*PROBLEM DESCRIPTION*: Using the records below, filter out every line that lacks "with" and copy the rest.

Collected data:
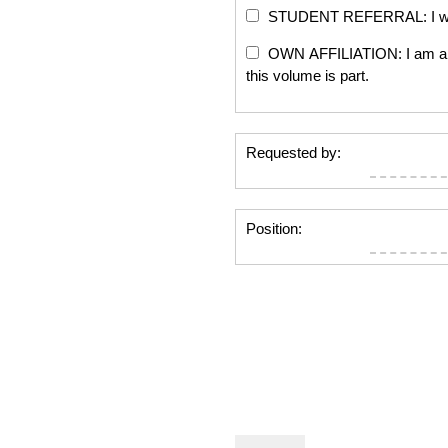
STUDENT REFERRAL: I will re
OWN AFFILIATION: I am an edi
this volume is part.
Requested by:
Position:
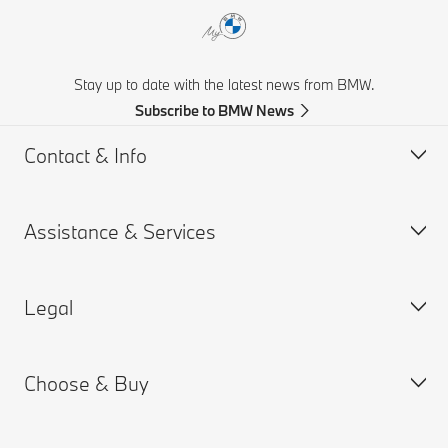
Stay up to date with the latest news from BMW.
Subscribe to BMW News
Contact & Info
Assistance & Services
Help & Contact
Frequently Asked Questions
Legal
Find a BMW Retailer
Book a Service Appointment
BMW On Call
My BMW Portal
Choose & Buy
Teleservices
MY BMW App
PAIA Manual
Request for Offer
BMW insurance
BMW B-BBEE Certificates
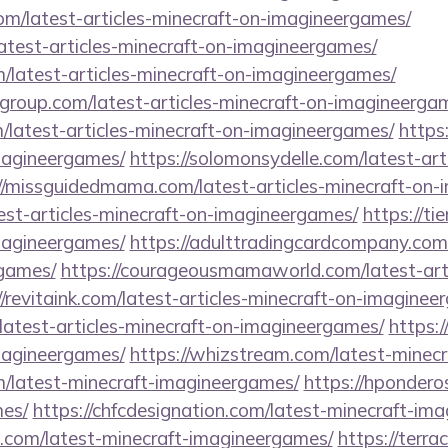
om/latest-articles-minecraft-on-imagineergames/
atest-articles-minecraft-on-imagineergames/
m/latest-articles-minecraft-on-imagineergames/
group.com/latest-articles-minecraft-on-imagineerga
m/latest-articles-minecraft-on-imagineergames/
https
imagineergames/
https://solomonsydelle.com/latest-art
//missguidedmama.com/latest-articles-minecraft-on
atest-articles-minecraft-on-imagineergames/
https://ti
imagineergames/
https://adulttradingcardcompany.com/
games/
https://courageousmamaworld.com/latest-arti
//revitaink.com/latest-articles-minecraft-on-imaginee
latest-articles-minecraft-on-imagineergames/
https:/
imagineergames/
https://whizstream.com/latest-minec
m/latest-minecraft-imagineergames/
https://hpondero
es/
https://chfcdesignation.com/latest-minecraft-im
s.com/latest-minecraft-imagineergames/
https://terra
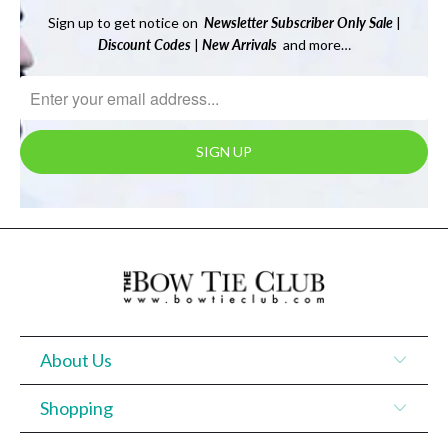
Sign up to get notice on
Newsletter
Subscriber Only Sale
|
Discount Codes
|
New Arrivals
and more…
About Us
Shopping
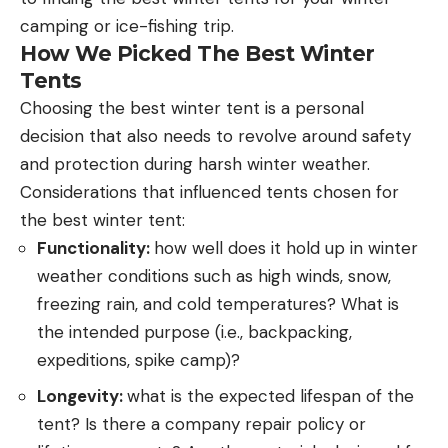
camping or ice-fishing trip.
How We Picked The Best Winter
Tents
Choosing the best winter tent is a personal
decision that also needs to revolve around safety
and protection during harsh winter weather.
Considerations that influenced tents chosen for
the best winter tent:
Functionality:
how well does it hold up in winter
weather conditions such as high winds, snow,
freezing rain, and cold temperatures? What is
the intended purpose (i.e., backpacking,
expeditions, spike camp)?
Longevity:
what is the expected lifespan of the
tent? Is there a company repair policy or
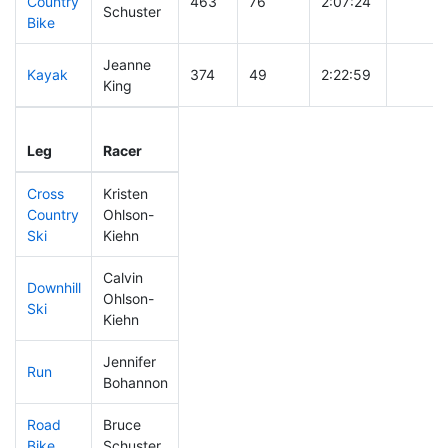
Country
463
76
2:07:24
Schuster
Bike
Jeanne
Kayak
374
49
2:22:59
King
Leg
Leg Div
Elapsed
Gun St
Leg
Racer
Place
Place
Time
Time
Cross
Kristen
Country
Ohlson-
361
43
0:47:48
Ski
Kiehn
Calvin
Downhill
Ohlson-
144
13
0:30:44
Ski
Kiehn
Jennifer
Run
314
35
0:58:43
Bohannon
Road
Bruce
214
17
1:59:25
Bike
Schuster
==
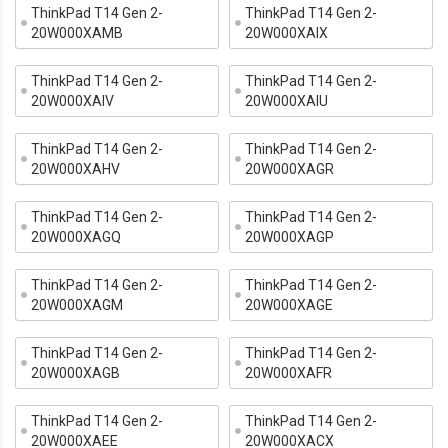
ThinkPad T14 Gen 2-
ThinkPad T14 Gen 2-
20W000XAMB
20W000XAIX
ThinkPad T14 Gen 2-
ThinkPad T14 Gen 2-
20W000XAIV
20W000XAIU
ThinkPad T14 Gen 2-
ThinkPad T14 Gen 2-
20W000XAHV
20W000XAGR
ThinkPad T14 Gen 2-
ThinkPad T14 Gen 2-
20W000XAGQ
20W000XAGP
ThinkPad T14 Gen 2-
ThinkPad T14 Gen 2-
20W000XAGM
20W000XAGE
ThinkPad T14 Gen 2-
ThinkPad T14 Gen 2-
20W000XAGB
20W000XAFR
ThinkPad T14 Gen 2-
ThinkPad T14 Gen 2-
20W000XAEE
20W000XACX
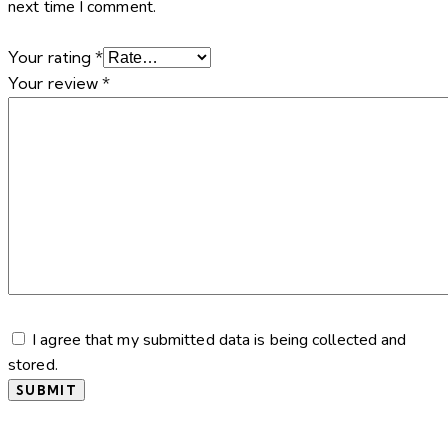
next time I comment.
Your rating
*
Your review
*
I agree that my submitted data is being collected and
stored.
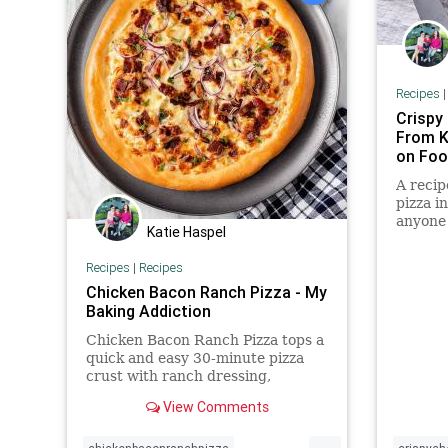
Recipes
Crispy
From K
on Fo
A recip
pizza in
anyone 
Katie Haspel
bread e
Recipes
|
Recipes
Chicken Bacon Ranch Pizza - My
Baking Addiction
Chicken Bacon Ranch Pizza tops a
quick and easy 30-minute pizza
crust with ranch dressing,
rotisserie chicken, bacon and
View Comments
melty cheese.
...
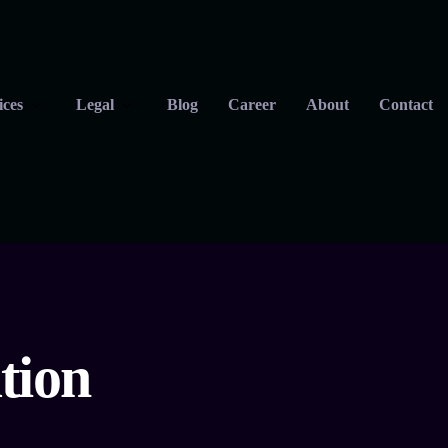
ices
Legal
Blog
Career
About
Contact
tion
...
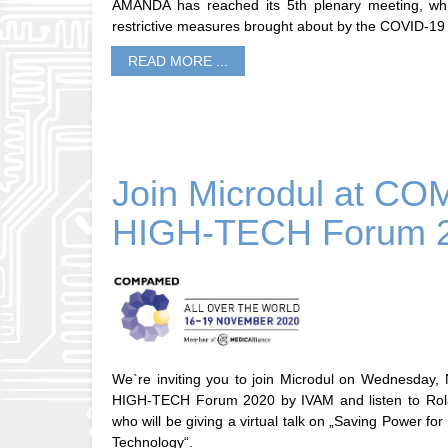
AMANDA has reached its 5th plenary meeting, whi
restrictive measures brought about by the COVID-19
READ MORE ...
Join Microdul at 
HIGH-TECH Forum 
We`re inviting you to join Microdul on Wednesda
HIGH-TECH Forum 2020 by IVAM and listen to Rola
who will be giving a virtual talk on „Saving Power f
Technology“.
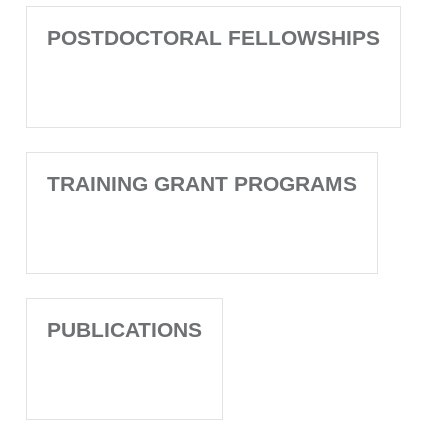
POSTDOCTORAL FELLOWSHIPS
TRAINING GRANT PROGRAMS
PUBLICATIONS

*ANSWER SECTION*:
Stay up to date with the latest news from BMW.
crust with ranch dressing,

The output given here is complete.